Released on 03-06-2023

Supported Clouds

MMCloud is designed to work on any cloud infrastructure. The Carmel release supports the following clouds:

New Features

General

  • MMCloud Gateway Service

    The Gateway Service provides a reverse proxy so that clients can access all servers in a server farm using a single IP address. If a server moves to a new instance and acquires a new IP address (for example, if a job running on a Spot instance migrates after a reclaim event), the migration is transparent to the client (user). The server farm can provide multiple services simultaneously, for example, RStudio and Jupyter Notebooks.

  • Job migration initiated by swap space usage

    If an application's virtual memory usage extends to swap space, it is often a hint that an out-of-memory (OOM) condition is imminent. MMCloud detects swap space usage and automatically migrates the job to a virtual machine with larger memory capacity.

  • Option to ignore AWS Rebalance Recommendation signal

    The AWS Rebalance Recommendation signal is used by AWS to indicate that a Spot Instance has a higher likelihood of being reclaimed. For a job that has a memory footprint of less than 128 GB, the Rebalance Recommendation signal is unnecessary because the OpCenter has enough time to move the job to a new instance within the two-minute Spot Instance reclaim window. The ignoreRebalance option can be used with float submit to ignore any Rebalance Recommendation signals for the submitted job.

  • Integration with AliCloud Billing

    This integration allows AliCloud to deliver a customer invoice that includes the MemVerge license fee.

User Experience Improvements

  • GUI Version 1
    From the OpCenter landing page, a user can launch the MMCloud GUI. With the GUI, the user can:
    • Submit jobs
    • Monitor and manage jobs (using filters to focus on particular jobs)
    • View logs and metrics
    • Analyze application behavior, e.g., examine a time series chart of CPU and memory usage
    • Manage the application library, including adding and deleting container images
  • Support for float df command

    The unix df command is commonly used to show disk usage and file system mount points on a unix server. The float df -j job_id command provides the same information on a per job basis, which is useful in analyzing how an application is using disk space.

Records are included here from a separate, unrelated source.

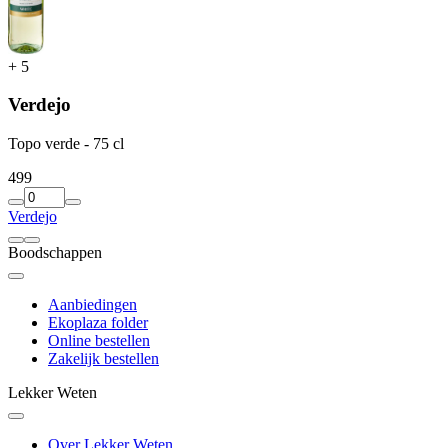
+
5
Verdejo
Topo verde - 75 cl
4
99
Verdejo
Boodschappen
Aanbiedingen
Ekoplaza folder
Online bestellen
Zakelijk bestellen
Lekker Weten
Over Lekker Weten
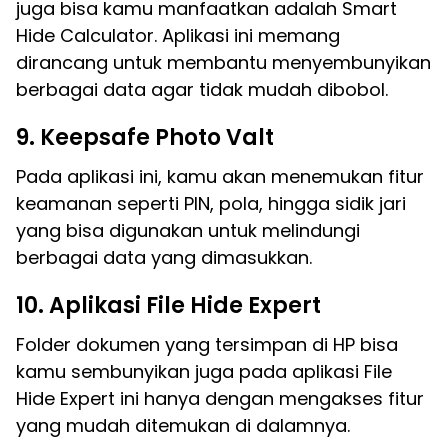
juga bisa kamu manfaatkan adalah Smart
Hide Calculator. Aplikasi ini memang
dirancang untuk membantu menyembunyikan
berbagai data agar tidak mudah dibobol.
9. Keepsafe Photo Valt
Pada aplikasi ini, kamu akan menemukan fitur
keamanan seperti PIN, pola, hingga sidik jari
yang bisa digunakan untuk melindungi
berbagai data yang dimasukkan.
10. Aplikasi File Hide Expert
Folder dokumen yang tersimpan di HP bisa
kamu sembunyikan juga pada aplikasi File
Hide Expert ini hanya dengan mengakses fitur
yang mudah ditemukan di dalamnya.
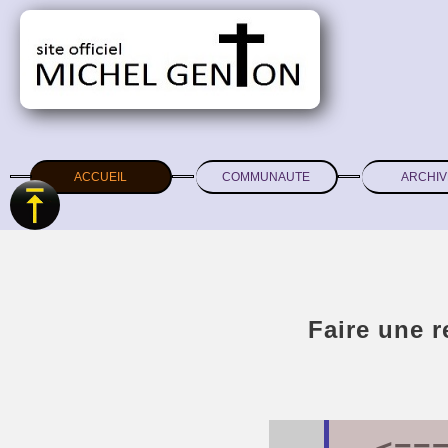
ACCUEIL
COMMUNAUTE
ARCHIV
Faire une 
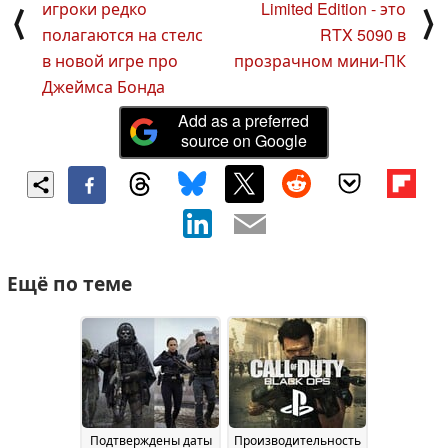
игроки редко
Limited Edition - это
⟨
⟩
полагаются на стелс
RTX 5090 в
в новой игре про
прозрачном мини-ПК
Джеймса Бонда
Add as a preferred
source on Google
Ещё по теме
Подтверждены даты
Производительность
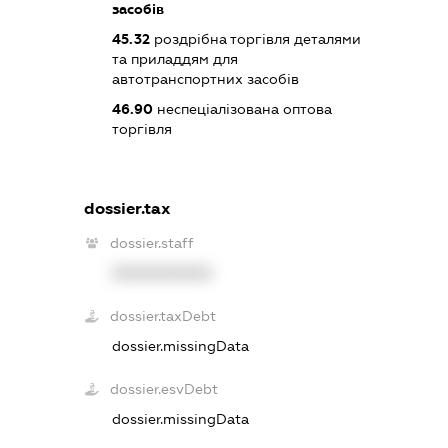
засобів
45.32
роздрібна торгівля деталями
та приладдям для
автотранспортних засобів
46.90
неспеціалізована оптова
торгівля
dossier.tax
dossier.staff
XXXXXXXXXX
dossier.taxDebt
dossier.missingData
dossier.esvDebt
dossier.missingData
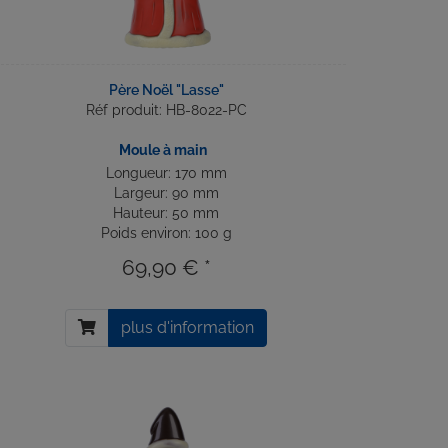
Père Noël "Lasse"
Réf produit: HB-8022-PC
Moule à main
Longueur: 170 mm
Largeur: 90 mm
Hauteur: 50 mm
Poids environ: 100 g
69,90 € *
plus d'information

  • Default values shown in float command line help messages
  • "Starting" added as a job status value

    Job status now progresses from "Initializing" to "Starting" to "Executing" to more accurately describe when the job script is executing.

  • Image specified in float submit command by name or by URI

Platform Improvements

  • New virtual machine instance created before job migration initiated

    This prevents a job failing because no virtual machines are available to migrate to.

  • EBS volume optimization for large, long-running jobs

    Large-capacity, high-throughput EBS volumes are expensive. This optimization minimizes the time that EBS volumes of this type (needed to persist AppCapsules) are instantiated.

  • Support for configurable discounts in MMCloud licenses
  • Support for the Hangzhou/Beijing/Shanghai region in AliCloud

Bug fixes

  • Fall back to current VM if new host not available

    When a manual job migration begins, it can happen that a new host is not available. In earlier releases, this causes the job to fail. In the Carmel release, the current VM is not deleted until the new VM instance is started successfully. If a new VM is not available, job migration stops and the job continues running on the current VM.